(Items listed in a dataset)
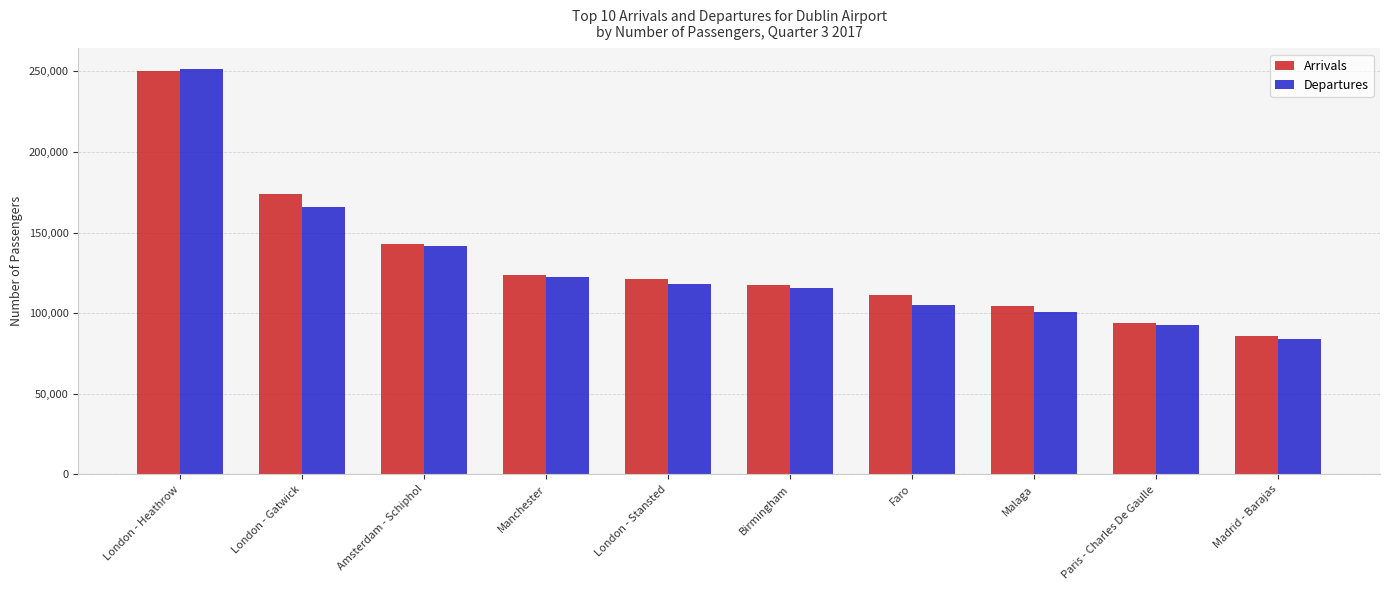

What is the average value of the Arrivals series?

132532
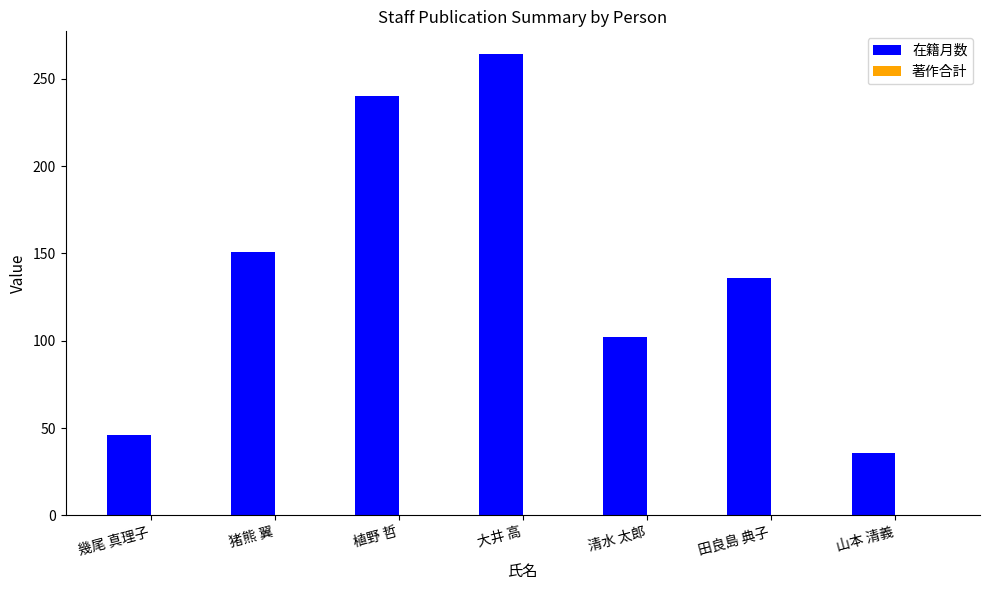

How many bars are there in total?

7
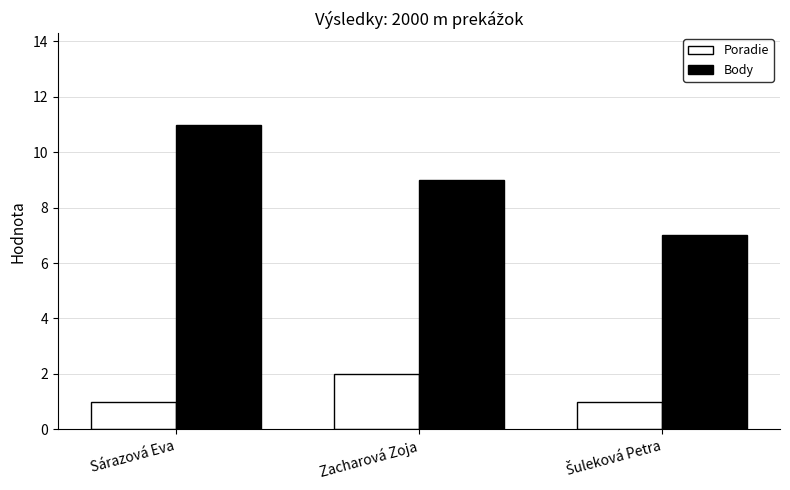

Reading left to right, list all the values displayed in this chart.

Poradie: 1	2	1
Body: 11	9	7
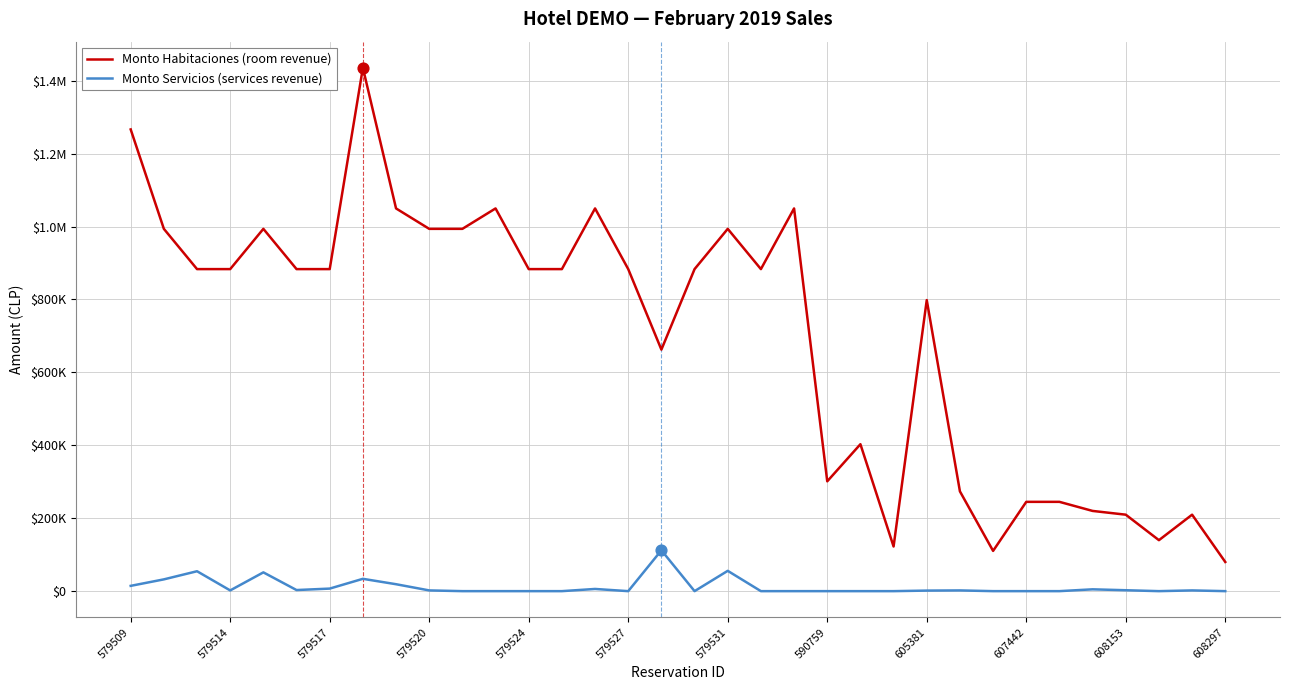

What are all the series names shown in the legend?

Monto Habitaciones (room revenue), Monto Servicios (services revenue)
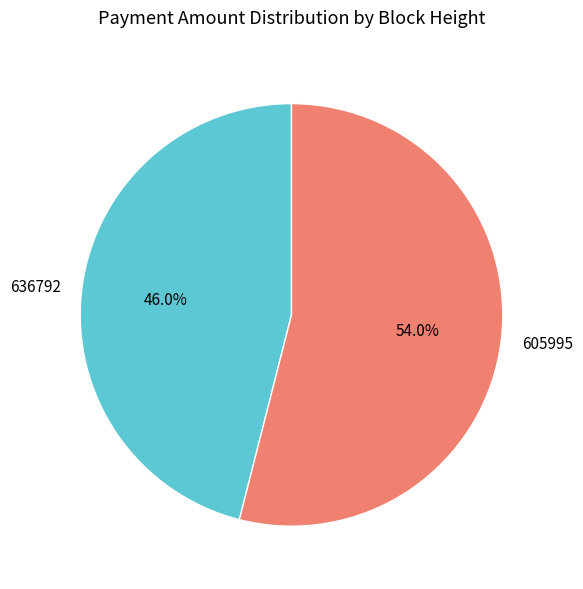

Between 605995 and 636792, which is larger?

605995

What to work on - Lay out every line of the records above as a numbered list, dropping the blank lines and leaving out the pictures.

Task output -
1. What is the average value of the Arrivals series?
2. 132532
3. How many bars are there in total?
4. 7
5. Reading left to right, list all the values displayed in this chart.
6. Poradie: 1	2	1
7. Body: 11	9	7
8. What are all the series names shown in the legend?
9. Monto Habitaciones (room revenue), Monto Servicios (services revenue)
10. Between 605995 and 636792, which is larger?
11. 605995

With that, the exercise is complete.